This repository showcases implementations of two advanced deep learning models for image super-resolution: Fast Super-Resolution Convolutional Neural Network (FSRCNN) and Super-Resolution Generative Adversarial Network (SRGAN). Aimed at upscaling low-resolution images with high fidelity to the original, these models leverage different techniques for enhancing image resolution. The repository includes FSRCNN.py
and SRGAN.ipynb
as the primary implementation files.
The FSRCNN model is encapsulated in FSRCNN.py
. It acts as a baseline for performance comparison, utilizing a series of convolutional layers to improve low-resolution images.
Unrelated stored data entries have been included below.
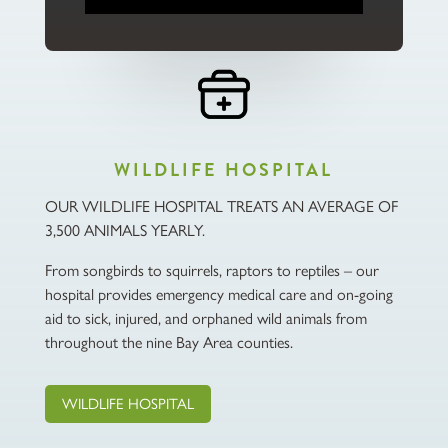
WILDLIFE HOSPITAL
OUR WILDLIFE HOSPITAL TREATS AN AVERAGE OF
3,500 ANIMALS YEARLY.
From songbirds to squirrels, raptors to reptiles – our
hospital provides emergency medical care and on-going
aid to sick, injured, and orphaned wild animals from
throughout the nine Bay Area counties.
WILDLIFE HOSPITAL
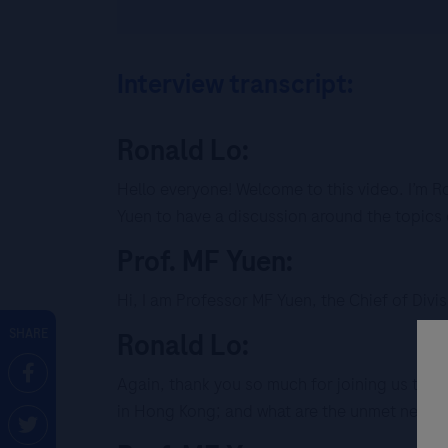
Interview transcript:
Ronald Lo:
Hello everyone! Welcome to this video. I’m 
Yuen to have a discussion around the topics 
Prof. MF Yuen:
Hi, I am Professor MF Yuen, the Chief of Div
SHARE
Ronald Lo:
Again, thank you so much for joining us today.
in Hong Kong; and what are the unmet needs 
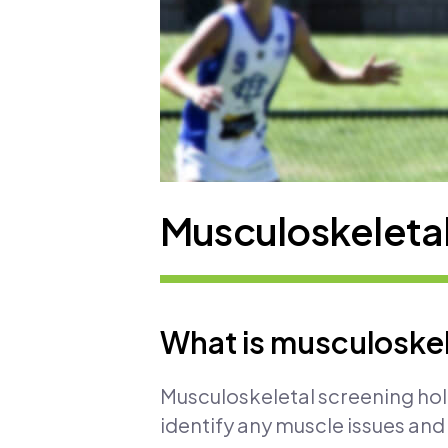
Musculoskeletal
What is musculoskel
Musculoskeletal screening holi
identify any muscle issues an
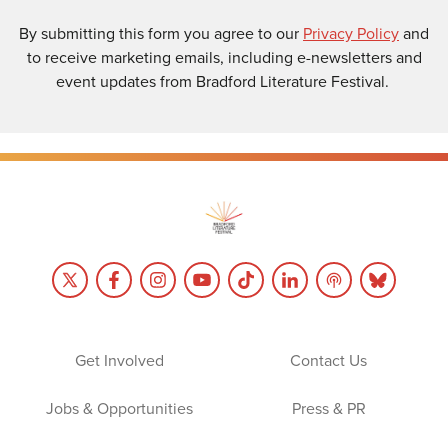
By submitting this form you agree to our
Privacy Policy
and
to receive marketing emails, including e-newsletters and
event updates from Bradford Literature Festival.
Get Involved
Contact Us
Jobs & Opportunities
Press & PR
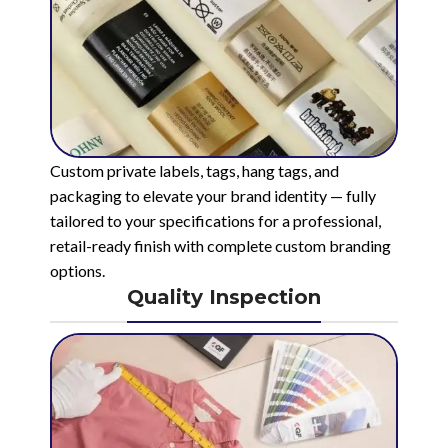
Custom private labels, tags, hang tags, and
packaging to elevate your brand identity — fully
tailored to your specifications for a professional,
retail-ready finish with complete custom branding
options.
Quality Inspection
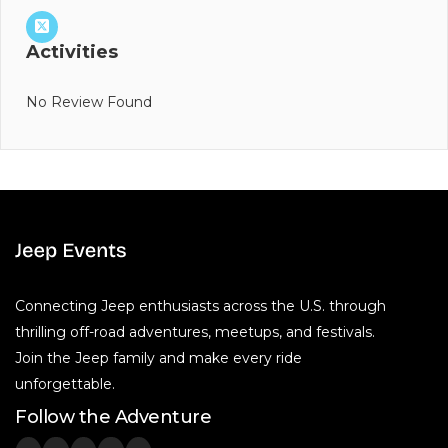
Activities
No Review Found
Connecting Jeep enthusiasts across the U.S. through
thrilling off-road adventures, meetups, and festivals.
Join the Jeep family and make every ride
unforgettable.
Follow the Adventure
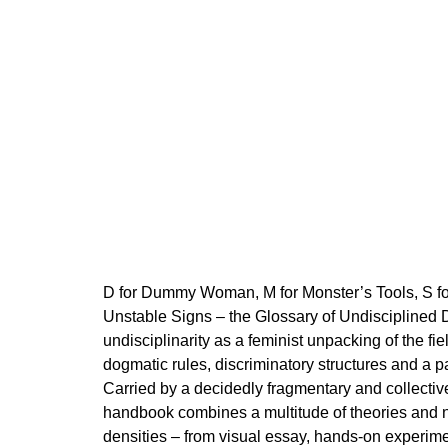
200 Kč
D for Dummy Woman, M for Monster’s Tools, S for
Unstable Signs – the Glossary of Undisciplined 
undisciplinarity as a feminist unpacking of the fie
dogmatic rules, discriminatory structures and a p
Carried by a decidedly fragmentary and collect
handbook combines a multitude of theories and n
densities – from visual essay, hands-on experimen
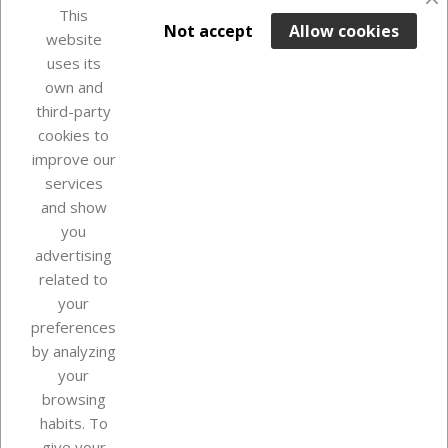
favorite_border
This

ADD TO BASKET
Not accept
Allow cookies
website
uses its
Out-of-Stock

own and
third-party
cookies to
improve our
services
and show
you
advertising
related to
your
Our company
preferences
by analyzing
your
browsing
Your account
habits. To
give your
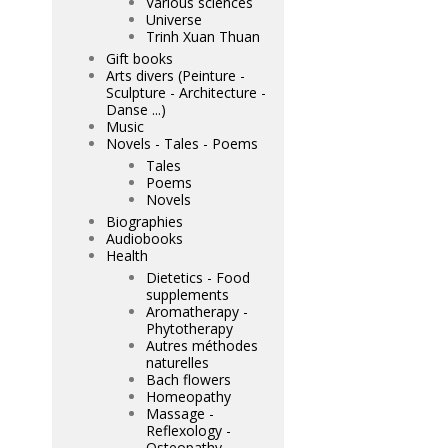
Various sciences
Universe
Trinh Xuan Thuan
Gift books
Arts divers (Peinture -
Sculpture - Architecture -
Danse ...)
Music
Novels - Tales - Poems
Tales
Poems
Novels
Biographies
Audiobooks
Health
Dietetics - Food
supplements
Aromatherapy -
Phytotherapy
Autres méthodes
naturelles
Bach flowers
Homeopathy
Massage -
Reflexology -
Osteopathy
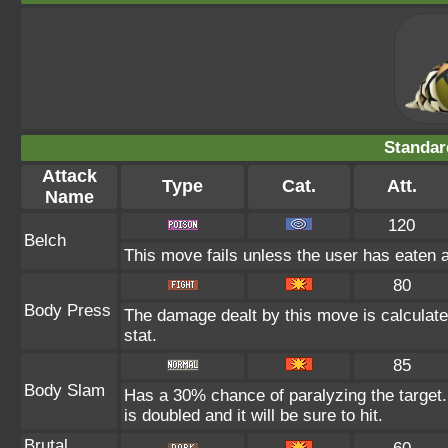
Standar
Attack
Type
Cat.
Att.
Name
120
Belch
This move fails unless the user has eaten a
80
Body Press
The damage dealt by this move is calculated
stat.
85
Body Slam
Has a 30% chance of paralyzing the target.
is doubled and it will be sure to hit.
Brutal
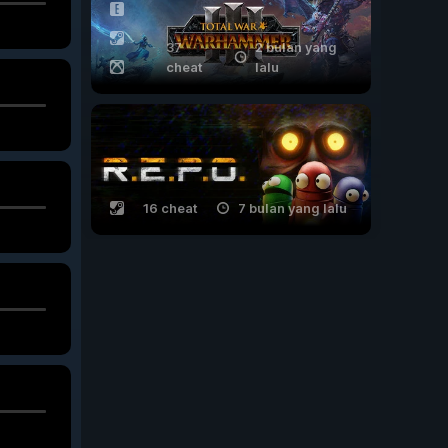
37
2 bulan yang
cheat
lalu
16 cheat
7 bulan yang lalu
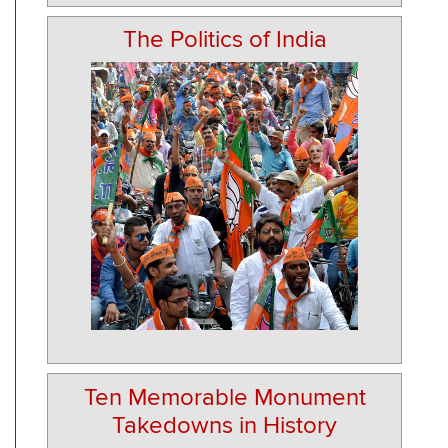
The Politics of India
Ten Memorable Monument
Takedowns in History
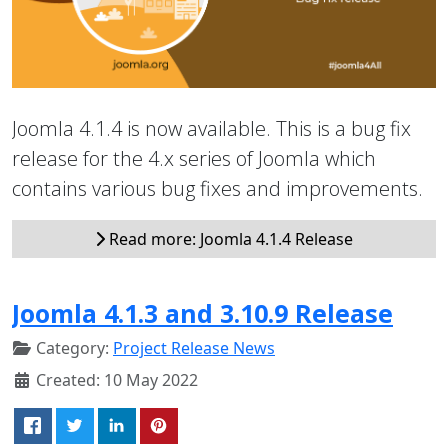
Joomla 4.1.4 is now available. This is a bug fix
release for the 4.x series of Joomla which
contains various bug fixes and improvements.
Read more: Joomla 4.1.4 Release
Joomla 4.1.3 and 3.10.9 Release
Category:
Project Release News
Created: 10 May 2022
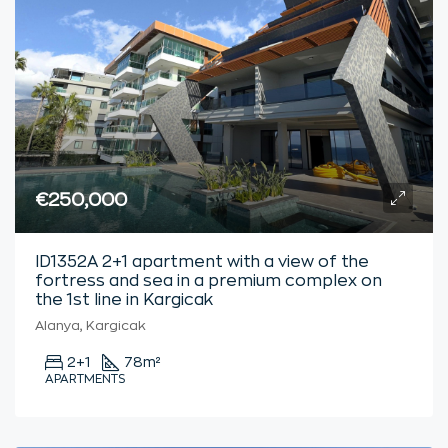
€250,000
ID1352A 2+1 apartment with a view of the
fortress and sea in a premium complex on
the 1st line in Kargicak
Alanya, Kargicak
2+1
78
m²
APARTMENTS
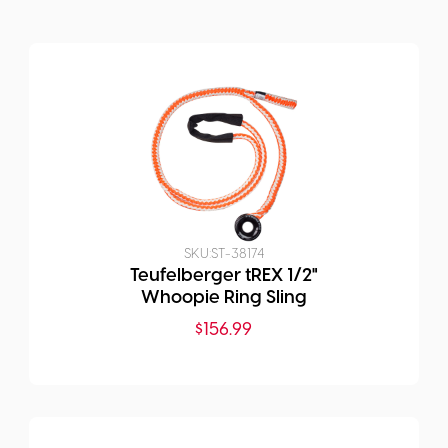
SKU:
ST-38174
Teufelberger tREX 1/2"
Whoopie Ring Sling
$
156.99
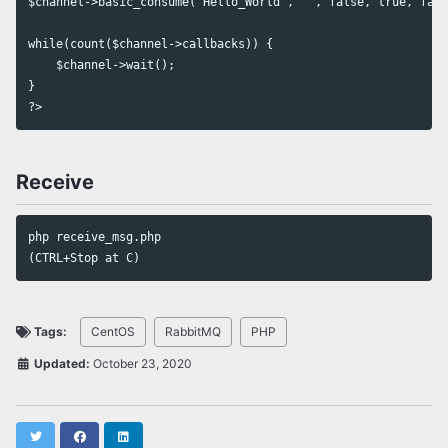
$channel->basic_consume('Hello_World', '', false, true, fals
while(count($channel->callbacks)) {

    $channel->wait();

}

Receive
php receive_msg.php

Tags:
CentOS
RabbitMQ
PHP
Updated:
October 23, 2020
Twitter
Facebook
LinkedIn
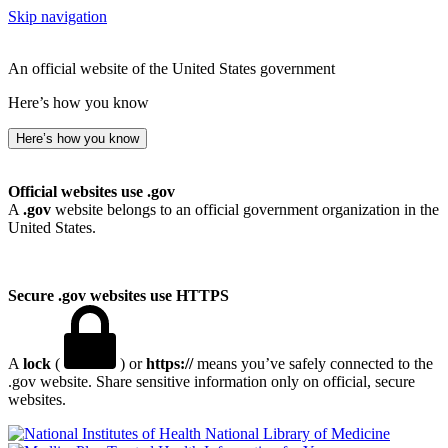
Skip navigation
An official website of the United States government
Here’s how you know
Here’s how you know
Official websites use .gov
A
.gov
website belongs to an official government organization in the
United States.
Secure .gov websites use HTTPS
A
lock
(
) or
https://
means you’ve safely connected to the
.gov website. Share sensitive information only on official, secure
websites.
National Library of Medicine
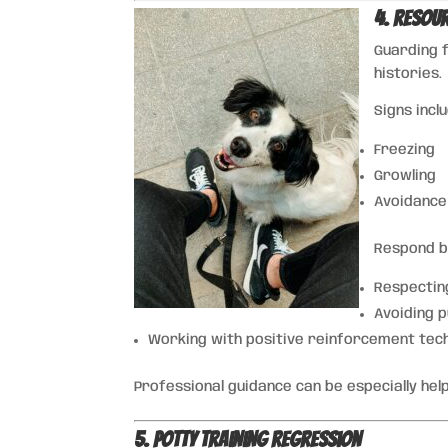
4. Resou
Guarding 
histories.
Signs incl
Freezing
Growling
Avoidance
Respond b
Respectin
Avoiding 
Working with positive reinforcement tec
Professional guidance can be especially help
5. Potty Training Regression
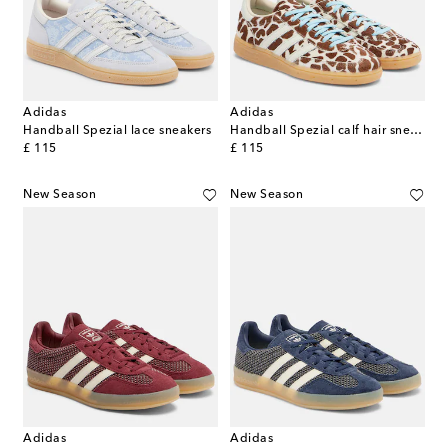
Adidas
Adidas
Handball Spezial lace sneakers
Handball Spezial calf hair sneakers
original price
original price
£ 115
£ 115
New Season
New Season
Adidas
Adidas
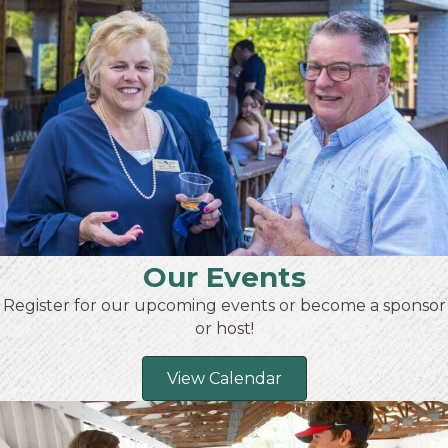
Our Events
Register for our upcoming events or become a sponsor
or host!
View Calendar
Its architecture comprises feature extraction, shrinking, non-linear mapping, expanding, and deconvolution layers. Optimized for the DIV2K dataset, this model has been adjusted to suit the specific input tensor requirements of the dataset.
The SRGAN.ipynb
file implements the SRGAN model. This model is based on a generative adversarial network framework and is designed to upscale low-resolution images into high-resolution ones. The generator in SRGAN focuses on upscaling the image, while the discriminator differentiates between the generated high-resolution images and real high-resolution images. This adversarial process, combined with a specialized loss function that includes content and adversarial loss, enables SRGAN to produce images that are not only high in resolution but also excel in perceptual quality.
Both models are trained and tested using the DIV2K dataset, which contains a variety of 2K resolution images. This dataset offers both low-resolution (downsampled) and high-resolution versions of images, making it an ideal resource for training and testing super-resolution models.
The models are evaluated using the PSNR metric, which measures the quality of reconstructed images. In our experiments, SRGAN achieved a significantly higher average PSNR value of 28.064 dB, compared to FSRCNN's 15.9588 dB. This indicates the superior capability of SRGAN in generating high-resolution images that are closer in quality to the original images, demonstrating its effectiveness in both upscaling and enhancing image resolution.